The Codex Aldemar waited in the deepest vault, written in light upon crystal that sang when touched. Caelan read with tears streaming down his face—his ancestor's true account of the Usurper's binding, the sacrifices required, the terrible choice that had created the throne's power.
To destroy the lock, one must become the key.
The bloodline was not merely weakened by centuries of rule—it was consumed. Each Virelle king had unknowingly fed the Usurper, their life force slowly siphoned through the throne's connection. Aldric's "wasting sickness" had been the final feeding, Seraphin the willing sacrifice that let the entity fully manifest.
Caelan alone remained. The last of the line, carrying the full resonance of three thousand years of stolen vitality.
If he sat the throne, he could unmake it. But the process would kill him—slowly, agonizingly, as his light burned against the Usurper's darkness until both were exhausted. No escape. No survival. Just victory, and oblivion.

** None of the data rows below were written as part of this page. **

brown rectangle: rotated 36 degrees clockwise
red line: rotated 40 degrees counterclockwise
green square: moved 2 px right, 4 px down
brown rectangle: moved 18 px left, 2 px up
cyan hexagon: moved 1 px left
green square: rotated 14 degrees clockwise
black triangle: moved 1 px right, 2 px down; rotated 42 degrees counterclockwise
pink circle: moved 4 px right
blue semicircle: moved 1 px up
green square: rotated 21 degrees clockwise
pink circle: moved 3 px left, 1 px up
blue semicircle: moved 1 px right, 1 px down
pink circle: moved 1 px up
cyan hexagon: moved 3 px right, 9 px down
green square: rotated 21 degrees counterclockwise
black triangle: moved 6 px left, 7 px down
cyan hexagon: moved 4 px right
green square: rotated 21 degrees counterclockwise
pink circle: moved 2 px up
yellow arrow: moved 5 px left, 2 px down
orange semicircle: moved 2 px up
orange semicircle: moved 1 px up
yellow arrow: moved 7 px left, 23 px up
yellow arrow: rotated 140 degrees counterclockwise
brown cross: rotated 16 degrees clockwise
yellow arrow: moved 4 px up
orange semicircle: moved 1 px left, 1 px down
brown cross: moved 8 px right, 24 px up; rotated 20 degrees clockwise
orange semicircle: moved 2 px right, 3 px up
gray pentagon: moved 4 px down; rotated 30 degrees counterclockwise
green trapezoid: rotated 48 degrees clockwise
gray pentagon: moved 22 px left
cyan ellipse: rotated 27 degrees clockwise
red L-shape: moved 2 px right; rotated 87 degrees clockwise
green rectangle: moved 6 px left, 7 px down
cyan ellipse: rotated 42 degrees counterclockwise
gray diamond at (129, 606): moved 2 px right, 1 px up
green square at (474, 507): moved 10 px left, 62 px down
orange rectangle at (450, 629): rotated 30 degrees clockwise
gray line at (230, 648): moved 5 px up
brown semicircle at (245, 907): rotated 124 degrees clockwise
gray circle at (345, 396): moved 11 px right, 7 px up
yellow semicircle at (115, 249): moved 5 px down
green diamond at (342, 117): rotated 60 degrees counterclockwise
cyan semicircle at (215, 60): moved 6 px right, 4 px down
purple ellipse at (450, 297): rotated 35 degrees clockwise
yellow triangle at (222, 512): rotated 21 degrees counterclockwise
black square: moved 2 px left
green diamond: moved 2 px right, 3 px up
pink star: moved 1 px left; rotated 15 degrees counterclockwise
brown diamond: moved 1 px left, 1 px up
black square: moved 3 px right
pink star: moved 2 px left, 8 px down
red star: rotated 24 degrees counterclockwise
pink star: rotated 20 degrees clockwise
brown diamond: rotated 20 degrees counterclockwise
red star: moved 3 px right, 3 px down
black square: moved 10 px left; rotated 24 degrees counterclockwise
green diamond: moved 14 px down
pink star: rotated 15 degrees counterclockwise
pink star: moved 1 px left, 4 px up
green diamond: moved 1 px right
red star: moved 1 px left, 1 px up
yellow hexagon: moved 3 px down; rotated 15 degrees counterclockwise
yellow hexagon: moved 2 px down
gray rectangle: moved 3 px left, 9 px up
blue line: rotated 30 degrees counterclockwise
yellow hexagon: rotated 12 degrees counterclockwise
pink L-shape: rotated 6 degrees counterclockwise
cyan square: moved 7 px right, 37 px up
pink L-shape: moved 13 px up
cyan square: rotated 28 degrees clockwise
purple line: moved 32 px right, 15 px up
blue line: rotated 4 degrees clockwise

He told no one that night. But Elara, who had learned to read silence in her well, watched him with ancient eyes.
"You've seen your death," she said quietly.
"I've seen my purpose. They're different things."
"Are they?" The girl who had lost everything touched his hand. "My mother used to say: The phoenix doesn't choose to burn. It chooses what grows from the ash."
Caelan thought of that as they surfaced, as they began the long journey toward Thornhaven. He thought of what might grow, if he had courage enough to become kindling.